ARBEITSANWEISUNGEN:
- A) Würden Sie aus dem Seitenausschnitt die Stelle abschreiben, die bei den Worten „Zwölf Jahre nach“ beginnt und nach „1 geschafft hat?“ aufhört?
- B) Welche Personen und Figuren werden im Seitenausschnitt mit vollem Namen genannt?

Zwölf Jahre nach Lewis Hamilton soll wieder ein junger Brite McLaren retten: Wieso Lando Norris der "Anti-Lewis" ist und was er dem Krieg der Sterne verdankt
(Motorsport-Total.com) - Zwölf Jahre ist es her, dass McLaren mit einem spanischen Routinier und einem britischen Rookie ein Neustart gelang. Und so wie damals Lewis Hamilton Fernando Alonso im "Krieg der Sterne" ordentlich einheizte, soll nun der 19-jährige Lando Norris, der übrigens nach dem Star-Wars-Helden Lando Calrissian benannt wurde, die neue McLaren-Schlüsselfigur werden - und das Team vor dem Untergang retten. Doch wer ist dieser Lando Norris eigentlich, der es nach einem Durchmarsch durch die Formel-Klassen in nur vier Jahren als jüngster britischer Rennfahrer in die Formel 1 geschafft hat?

ERFASSTE DATEN:
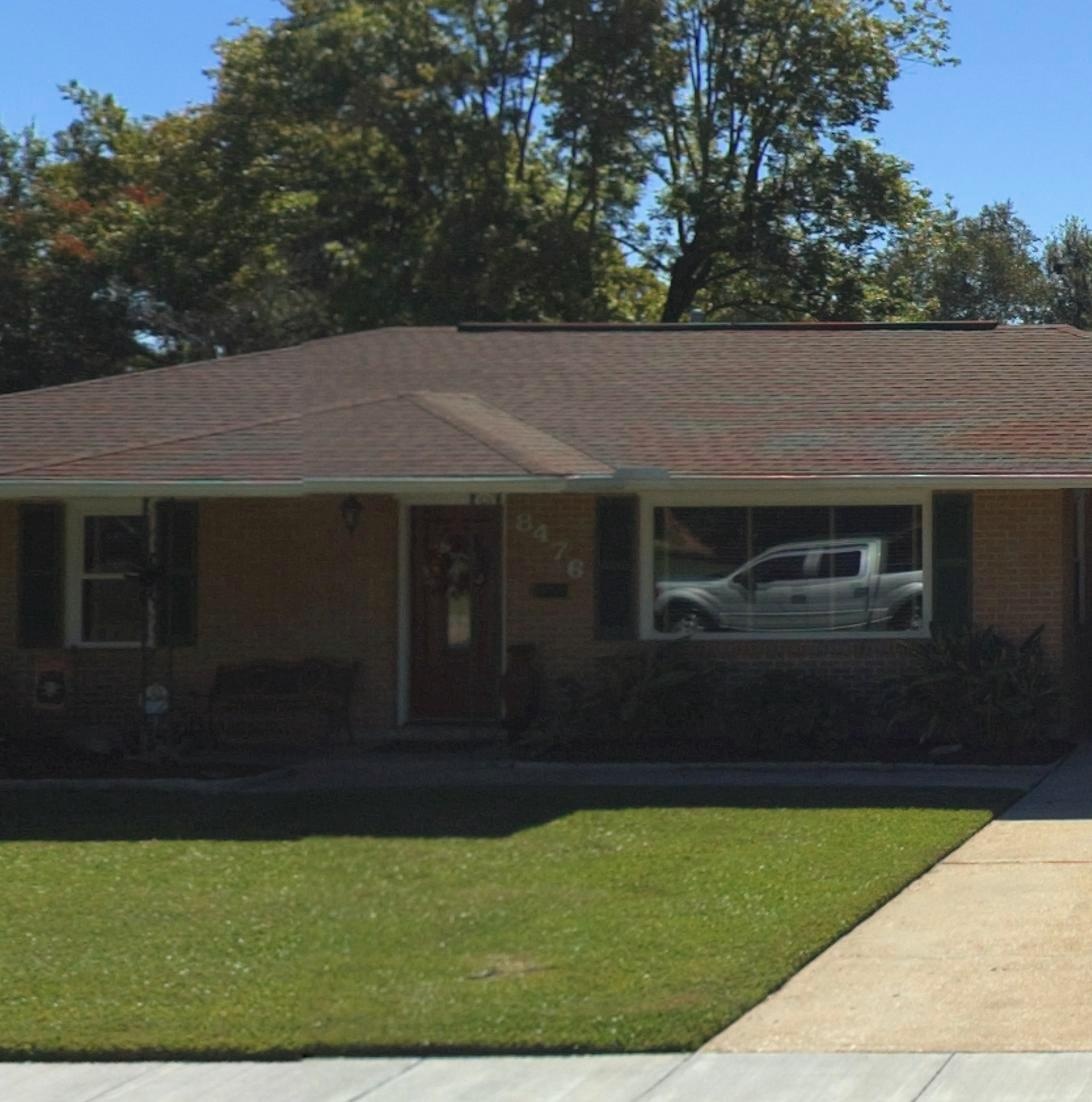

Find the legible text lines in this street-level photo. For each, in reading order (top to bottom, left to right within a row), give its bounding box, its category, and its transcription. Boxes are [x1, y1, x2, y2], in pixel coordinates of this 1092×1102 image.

[513, 511, 587, 585] StreetNumber: 8476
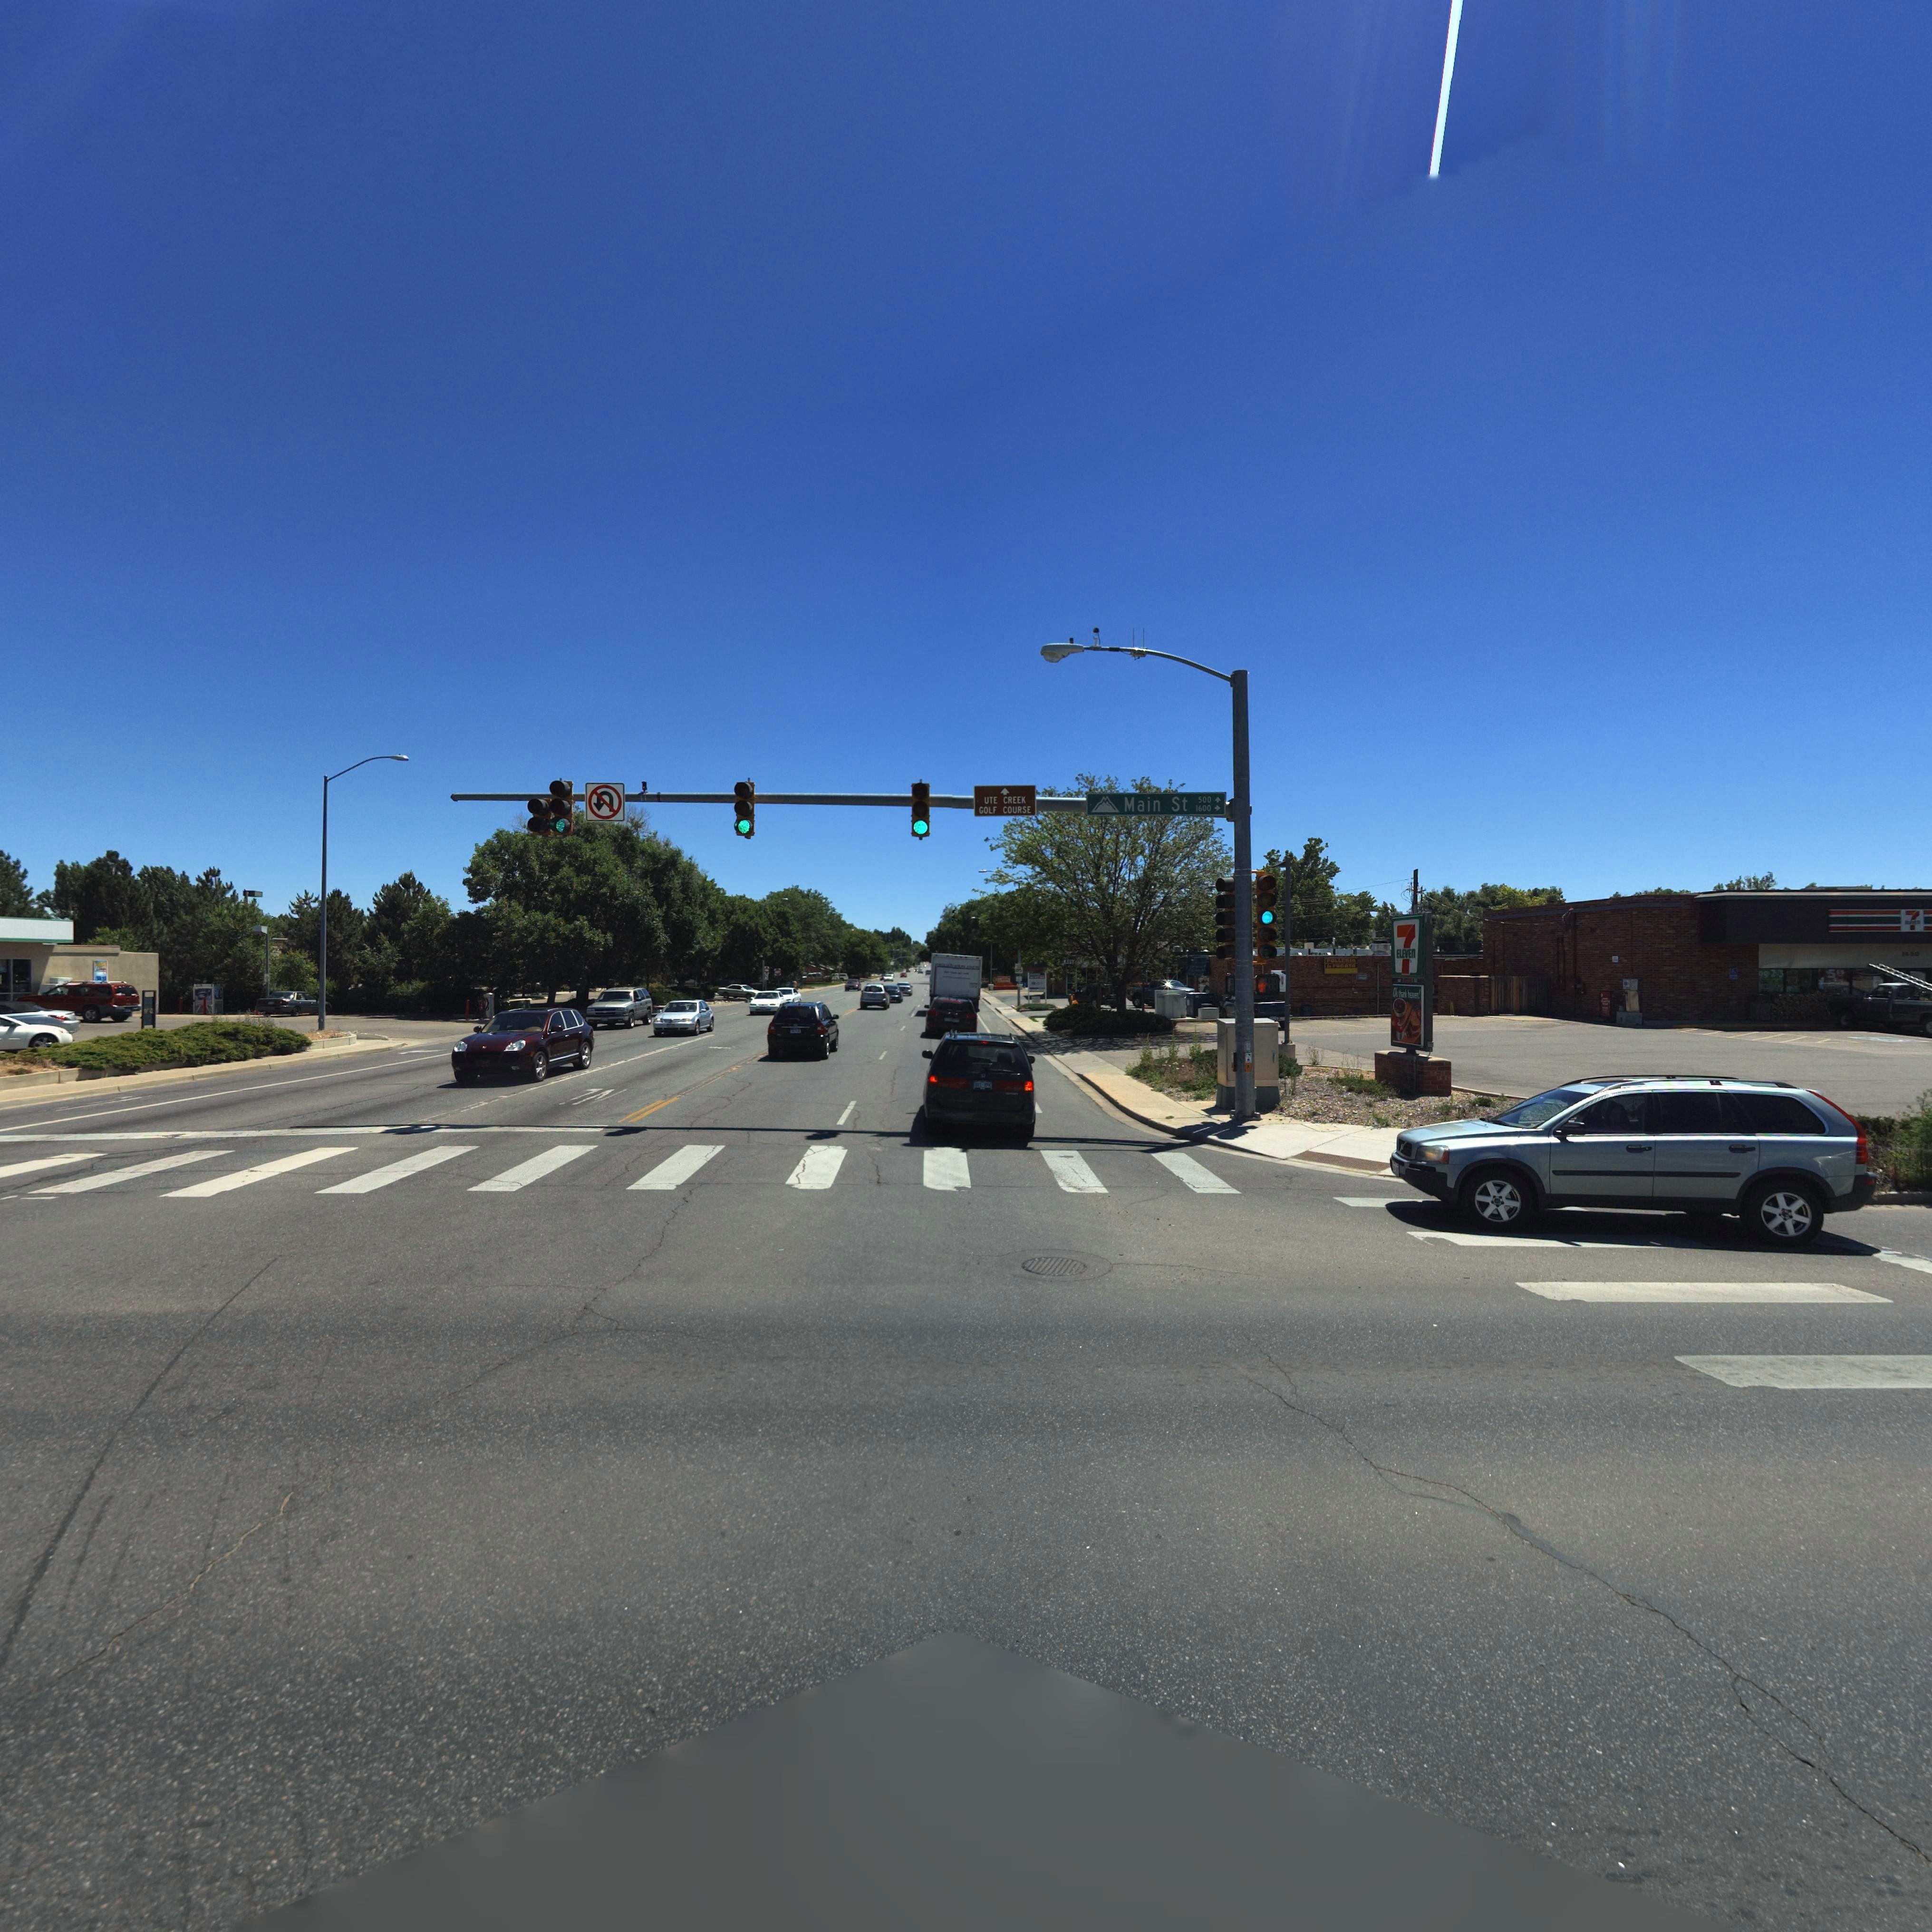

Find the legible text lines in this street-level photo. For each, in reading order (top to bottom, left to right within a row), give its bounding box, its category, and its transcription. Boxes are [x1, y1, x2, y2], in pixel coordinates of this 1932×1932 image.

LÖSUNGEN JE AUFGABE:
- A)
Zwölf Jahre nach Lewis Hamilton soll wieder ein junger Brite McLaren retten: Wieso Lando Norris der "Anti-Lewis" ist und was er dem Krieg der Sterne verdankt
(Motorsport-Total.com) - Zwölf Jahre ist es her, dass McLaren mit einem spanischen Routinier und einem britischen Rookie ein Neustart gelang. Und so wie damals Lewis Hamilton Fernando Alonso im "Krieg der Sterne" ordentlich einheizte, soll nun der 19-jährige Lando Norris, der übrigens nach dem Star-Wars-Helden Lando Calrissian benannt wurde, die neue McLaren-Schlüsselfigur werden - und das Team vor dem Untergang retten. Doch wer ist dieser Lando Norris eigentlich, der es nach einem Durchmarsch durch die Formel-Klassen in nur vier Jahren als jüngster britischer Rennfahrer in die Formel 1 geschafft hat?

- B) Lewis Hamilton, Fernando Alonso, Lando Norris, Lando Calrissian